SpaceX Test Firing Integrated Raptor Engine This Week

SpaceX will begin test firing the Starhopper. The Starhopper will be tethered and the hops will not be visible from offsite. This will likely be only a few feet or less of lift in the initial tests. The first integrated test firing of a single engine should happen this week.

“Elon Musk: SpaceX hopes to launch ‘Test Hopper’ — a prototype for a giant Mars rocket ship — for the first time this week” Updated story. ‘Launch’ is a bit strong. https://t.co/OrBbdhrR18 via @businessinsider— Cowboy Dan (@CowboyDanPaasch) March 18, 2019

SOURCES- Elon Musk Twitter, cowboy Day Twitter, Viv@flcnhvy Twitter, Pictures from Spadre.com Written By Brian Wang,

6 thoughts on “SpaceX Test Firing Integrated Raptor Engine This Week”

  1. If SpaceX is willing to spare one Starship (upper stage) on a permanent basis perhaps a nuclear rocket and shielding could be substituted for one or more of the Merlin engines. The object would be a “proof of concept” for high performance nuclear propulsion. It could act as a shuttle between LEO and the Moon. It would never land on Earth but the Moon and Mars would be definite possibilities. If the “proof of concept” program is successful a truly SSTO vehicle would finally be practical.

  2. I guess that this was partly an effect of the rockets getting bigger, more expensive, and manned (or able to be manned in the public mind).

    You can treat a loss as a data point when you are doing small, cheap stuff that doesn’t endanger any life. Once they are big, expensive things that are (or could be, the public, and especially the press, aren’t good at distinguishing those concepts) carrying humans then a loss is a tragedy.
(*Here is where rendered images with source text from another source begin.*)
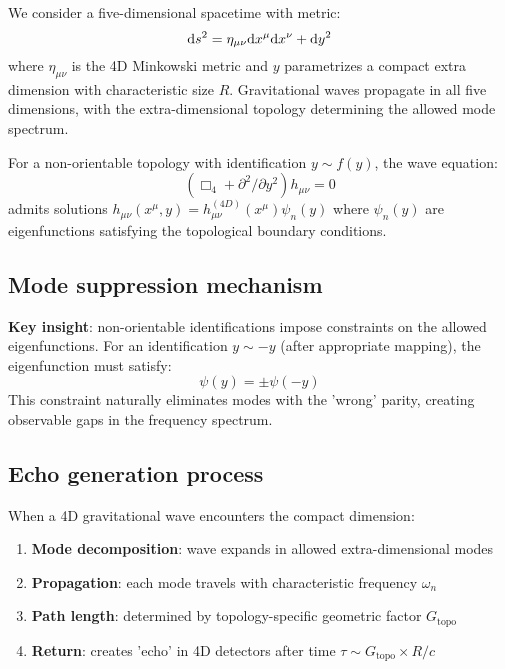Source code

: \documentclass[12pt]{article}
\begin{document}
We consider a five-dimensional spacetime with metric:
\begin{equation}
{\rm d}s^2 = \eta_{\mu\nu} {\rm d}x^\mu {\rm d}x^\nu + {\rm d}y^2
\end{equation}
where $\eta_{\mu\nu}$ is the 4D Minkowski metric and $y$ parametrizes a compact extra dimension with characteristic size $R$. Gravitational waves propagate in all five dimensions, with the extra-dimensional topology determining the allowed mode spectrum.

For a non-orientable topology with identification $y \sim f(y)$, the wave equation:
\begin{equation}
(\Box_4 + \partial^2/\partial y^2)h_{\mu\nu} = 0
\end{equation}
admits solutions $h_{\mu\nu}(x^\mu, y) = h_{\mu\nu}^{(4D)}(x^\mu) \psi_n(y)$ where $\psi_n(y)$ are eigenfunctions satisfying the topological boundary conditions.

\subsection{Mode suppression mechanism}

\textbf{Key insight}: non-orientable identifications impose constraints on the allowed eigenfunctions. For an identification $y \sim -y$ (after appropriate mapping), the eigenfunction must satisfy:
\begin{equation}
\psi(y) = \pm\psi(-y)
\end{equation}
This constraint naturally eliminates modes with the 'wrong' parity, creating observable gaps in the frequency spectrum.

\subsection{Echo generation process}

When a 4D gravitational wave encounters the compact dimension:
\begin{enumerate}
\item \textbf{Mode decomposition}: wave expands in allowed extra-dimensional modes
\item \textbf{Propagation}: each mode travels with characteristic frequency $\omega_n$
\item \textbf{Path length}: determined by topology-specific geometric factor $G_{\mathrm{topo}}$
\item \textbf{Return}: creates 'echo' in 4D detectors after time $\tau \sim G_{\mathrm{topo}} \times R/c$
\end{enumerate}
\end{document}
    Another example is airships. During the 1920s and 1930s there were two types of aircraft being developed. Airships and aeroplanes. And airships had several advantages over the opposition. But airships are (as the name implies), like ships. They are big, they are expensive, and they have dozens of crew on board. The loss of an airship was a national, if not international, tragedy. Meanwhile the loss of an aeroplane might make the local paper, they were small, relatively cheap and had at most one or two people on board (1920s-30s remember).
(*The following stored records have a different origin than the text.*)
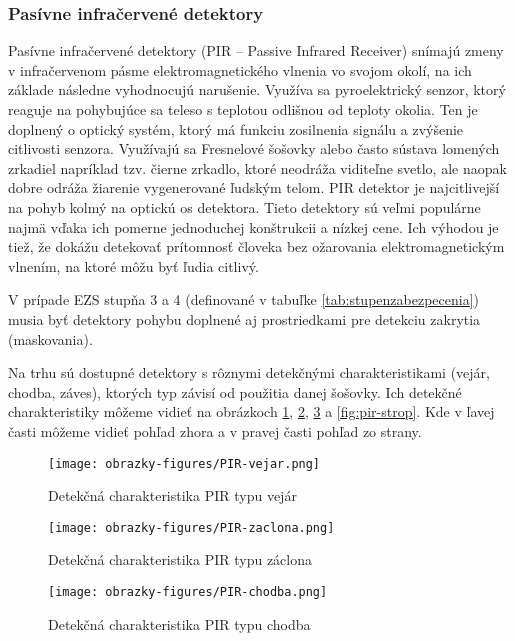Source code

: \subsubsection{Pasívne infračervené detektory}\label{sec:pir}

Pasívne infračervené detektory (PIR – Passive Infrared Receiver) snímajú zmeny v infračervenom pásme elektromagnetického vlnenia vo svojom okolí, na ich základe následne vyhodnocujú narušenie. Využíva sa pyroelektrický senzor, ktorý reaguje na pohybujúce sa teleso s teplotou odlišnou od teploty okolia. Ten je doplnený o optický systém, ktorý má funkciu zosilnenia signálu a zvýšenie citlivosti senzora. Využívajú sa Fresnelové šošovky alebo často sústava lomených zrkadiel napríklad tzv. čierne zrkadlo, ktoré neodráža viditeľne svetlo, ale naopak dobre odráža žiarenie vygenerované ľudským telom. PIR detektor je najcitlivejší na pohyb kolmý na optickú os detektora. Tieto detektory sú veľmi populárne najmä vďaka ich pomerne jednoduchej konštrukcii a nízkej cene. Ich výhodou je tiež, že dokážu detekovať prítomnosť človeka bez ožarovania elektromagnetickým vlnením, na ktoré môžu byť ľudia citlivý.\cite{velas_ezs}

V prípade EZS stupňa 3 a 4 (definované v tabuľke \ref{tab:stupenzabezpecenia}) musia byť detektory pohybu doplnené aj prostriedkami pre detekciu zakrytia (maskovania).\cite{csn-en-50131-1}

Na trhu sú dostupné detektory s rôznymi detekčnými charakteristikami (vejár, chodba, záves),
ktorých typ závisí od použitia danej šošovky. Ich detekčné charakteristiky môžeme vidieť na obrázkoch \ref{fig:pir-vejar}, \ref{fig:pir-zaclona}, \ref{fig:pir-chodba} a \ref{fig:pir-strop}. Kde v ľavej časti môžeme vidieť pohľad zhora a v pravej časti pohľad zo strany.

\begin{figure}[!ht]
    \centering
    \texttt{[image: obrazky-figures/PIR-vejar.png]}
    \caption{Detekčná charakteristika PIR typu vejár\cite{PIR-vejar}}
    \label{fig:pir-vejar}
\end{figure}

\begin{figure}[!ht]
    \centering
    \texttt{[image: obrazky-figures/PIR-zaclona.png]}
    \caption{Detekčná charakteristika PIR typu záclona\cite{velas_ezs}}
    \label{fig:pir-zaclona}
\end{figure}

\begin{figure}[!ht]
    \centering
    \texttt{[image: obrazky-figures/PIR-chodba.png]}
    \caption{Detekčná charakteristika PIR typu chodba\cite{velas_ezs}}
    \label{fig:pir-chodba}
\end{figure}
    And there were just too many airship losses for people to keep pushing forward with them. They lost a LOT more aeroplanes, but it was airships that made headlines and had royal commissions and affected resulting military budget requests. So the airship projects were one by one abandoned or scaled back to irrelevancy. I’ve seen an estimate (sadly with no details or references) that only one or two fewer airship losses could have seen their development continue.

  3. Good. SpaceX needs rockets that can throttle engines low enough, that a single engine can land without the “slam”. Landing like that is just asking for trouble, and eliminating that will be a real risk reduction. For instance, if there is something wrong with the Barge, it’s easy to delay landing for a few seconds, or make corrections at the last second. Rocket was will be minimized too, which will be a big deal with the BFR booster. If hopper can hover, presumable both stages of the BFR will be able to.
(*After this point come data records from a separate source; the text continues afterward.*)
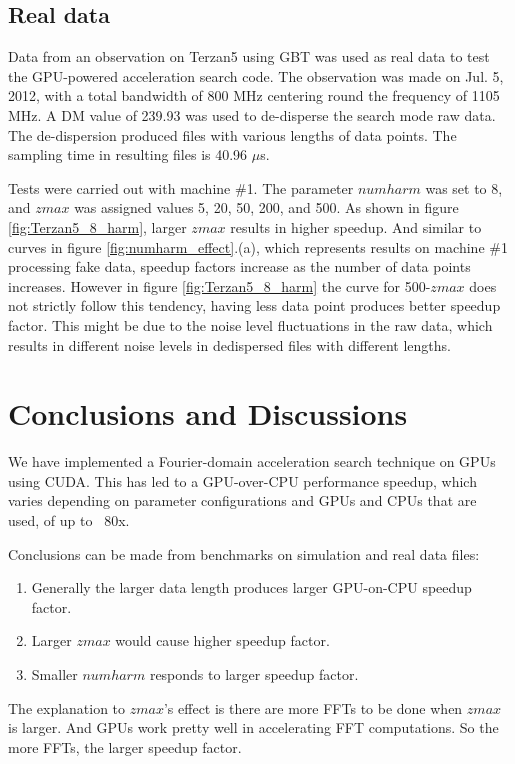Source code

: \documentclass[preprint2]{aastex}
\begin{document}
\subsection{Real data}
Data from an observation on Terzan5 using GBT was used as real data to test the GPU-powered acceleration search code. The 
observation was made on Jul. 5, 2012, with a total bandwidth of 800 MHz centering round the frequency of 1105 MHz. 
A DM value of 239.93
was used to de-disperse the search mode raw data. The de-dispersion produced files with various lengths of data points. 
The sampling time in resulting files is 40.96 $\mu$s.

Tests were carried out with machine {\#}1. The parameter $numharm$ was set to 8, and $zmax$ was assigned values 
5, 20, 50, 200, and 500. As shown in figure \ref{fig:Terzan5_8_harm}, larger $zmax$ results in higher speedup. 
And similar to curves in figure \ref{fig:numharm_effect}.(a), which represents results on machine {\#}1 processing fake data, 
speedup factors increase as the number of data points increases. However in figure \ref{fig:Terzan5_8_harm} the curve 
for 500-$zmax$ does not strictly follow this tendency, having less data point produces better speedup factor. 
This might be due to the noise level fluctuations in the raw data, 
which results in different noise levels in dedispersed files
with different lengths.

\section{Conclusions and Discussions}
We have implemented a Fourier-domain acceleration search technique on GPUs using CUDA. This has led to a 
GPU-over-CPU performance speedup, which varies depending on parameter configurations and GPUs and CPUs 
that are used, of up to ~80x. 

Conclusions can be made from benchmarks on simulation and real data files:
\begin{enumerate}
  \item Generally the larger data length produces larger GPU-on-CPU speedup factor.
  \item Larger $zmax$ would cause higher speedup factor.
  \item Smaller $numharm$ responds to larger speedup factor.
\end{enumerate}

The explanation to $zmax$'s effect is there are more FFTs to be done when $zmax$ is larger. And GPUs work pretty well in 
accelerating FFT computations. So the more FFTs, the larger speedup factor.
\end{document}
  4. Unfortunately, I’m old enough to remember the 1960s, when there were advancements in aerospace at least every year. Obvious strategies were used to push the boundaries, and a destroyed vehicle was not considered a awful failure(except for loss of life), if important lessons were learned. Then the deep state took over NASA, and it went to hell. If you are afraid to “fail”, you simply can’t evolve a design quickly, or even worse test new concepts.

    It displays the absurdity of financing technological development via government, if it’s only a for profit company that can risk new technologies. It can do it on the cheap too.

    If the idiot politicians are going to spend money for space vehicles, it needs to be X-prize style, by small steps.